Maior reparabilidade dos aparelhos pode alterar decisões entre reparo, substituição e indenização após um sinistro
A discussão sobre o direito ao reparo pode produzir efeitos que vão além da sustentabilidade e da relação entre fabricantes e consumidores. O PL 3.190/2026, apresentado em junho de 2026, propõe regras de sustentabilidade, durabilidade e reparabilidade para dispositivos eletrônicos portáteis, incluindo smartphones, e prevê medidas relacionadas à substituição de componentes sujeitos a desgaste, como baterias. O projeto aguarda despacho do presidente da Câmara.
Para o Grupo PLL, maior BPO mobile da América Latina, a discussão também pode impactar diretamente o mercado de seguros. A empresa atua na gestão de sinistros para seguradoras e fabricantes, avaliando se os aparelhos devem ser reparados, substituídos ou indenizados.

● Listagem de dados:
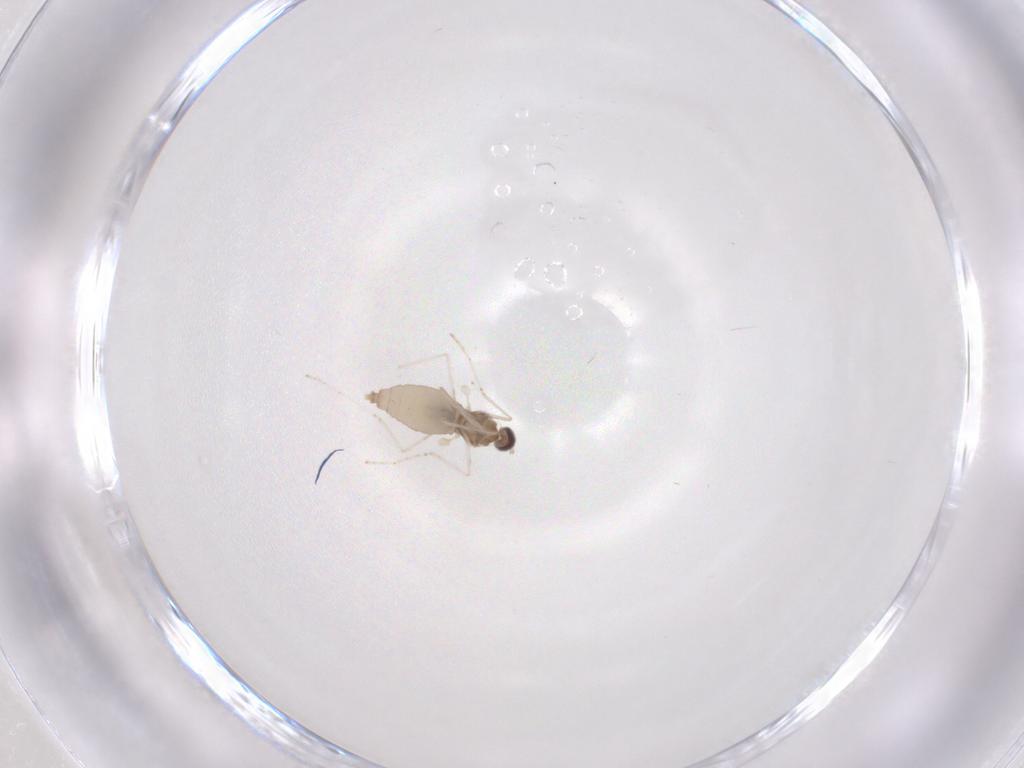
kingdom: Animalia
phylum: Arthropoda
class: Insecta
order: Diptera
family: Cecidomyiidae
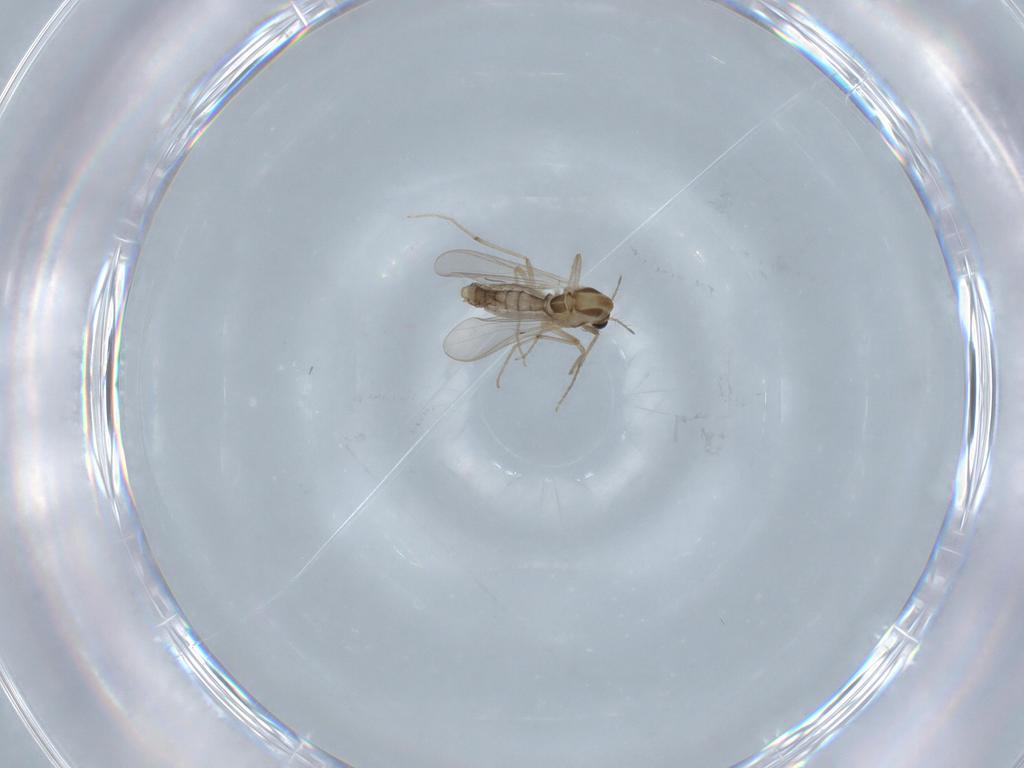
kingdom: Animalia
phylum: Arthropoda
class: Insecta
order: Diptera
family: Chironomidae
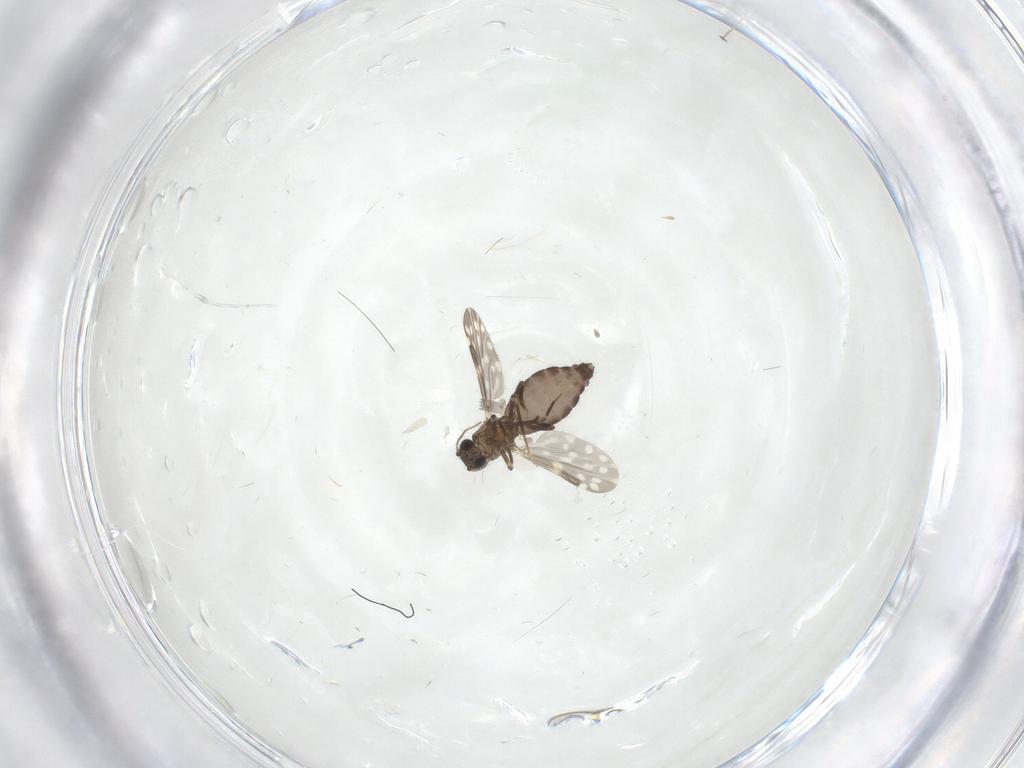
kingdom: Animalia
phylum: Arthropoda
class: Insecta
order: Diptera
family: Ceratopogonidae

● Exercícios:
a – Liste os três tipos de regra que o PL 3.190/2026 propõe para dispositivos eletrônicos portáteis, segundo o texto sobre o direito ao reparo.
b – Atualize o trecho do texto sobre o direito ao reparo começando em "Para o Grupo" e indo até "substituídos ou indenizados.", trocando "seguradoras" por "operadoras de seguro".
c – Dê continuidade ao texto sobre o direito ao reparo a partir da última frase apresentada.

● Gabarito:
a – Sustentabilidade, durabilidade e reparabilidade.

b –
Para o Grupo PLL, maior BPO mobile da América Latina, a discussão também pode impactar diretamente o mercado de seguros. A empresa atua na gestão de sinistros para operadoras de seguro e fabricantes, avaliando se os aparelhos devem ser reparados, substituídos ou indenizados.

c –
“Quanto mais reparável for um smartphone, maior pode ser a possibilidade de recuperar um aparelho que hoje seria substituído. Isso impacta custo, prazo, disponibilidade de peças e também a sustentabilidade de toda a cadeia”, afirma Lucas Linhares, sócio-fundador do Grupo PLL.
Fatores como disponibilidade de componentes, acesso a informações técnicas, facilidade de desmontagem e viabilidade econômica do conserto influenciam a decisão tomada após um sinistro. Para o executivo, uma maior reparabilidade pode mudar não apenas o destino dos aparelhos, mas também a dinâmica de custos e prazos de toda a cadeia.